*WHAT IS EXPECTED*
The answer must be an exact copy of the records, with every picture removed.

+++

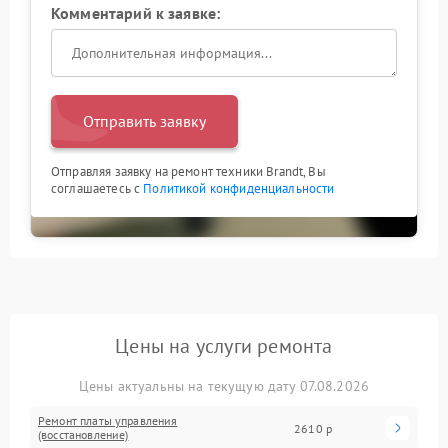
Комментарий к заявке:
Отправить заявку
Отправляя заявку на ремонт техники Brandt, Вы
соглашаетесь с
Политикой конфиденциальности
Цены на услуги ремонта
Цены актуальны на текущую дату 07.08.2026
Ремонт платы управления
2610 р
(восстановление)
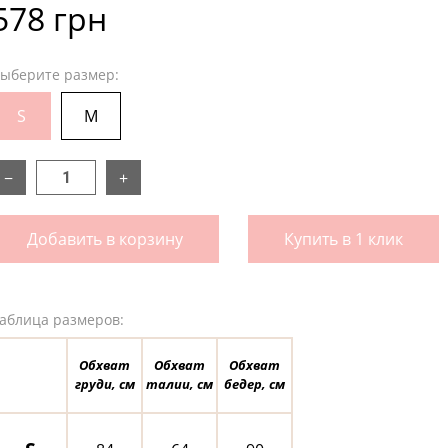
578 грн
ыберите размер:
S
M
−
+
Добавить в корзину
Купить в 1 клик
аблица размеров:
Обхват
Обхват
Обхват
груди, см
талии, см
бедер, см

+++

*ANSWER*
Комментарий к заявке:
Отправить заявку
Отправляя заявку на ремонт техники Brandt, Вы
соглашаетесь с
Политикой конфиденциальности
Цены на услуги ремонта
Цены актуальны на текущую дату 07.08.2026
Ремонт платы управления
2610 р
(восстановление)
578 грн
ыберите размер:
S
M
−
+
Добавить в корзину
Купить в 1 клик
аблица размеров:
Обхват
Обхват
Обхват
груди, см
талии, см
бедер, см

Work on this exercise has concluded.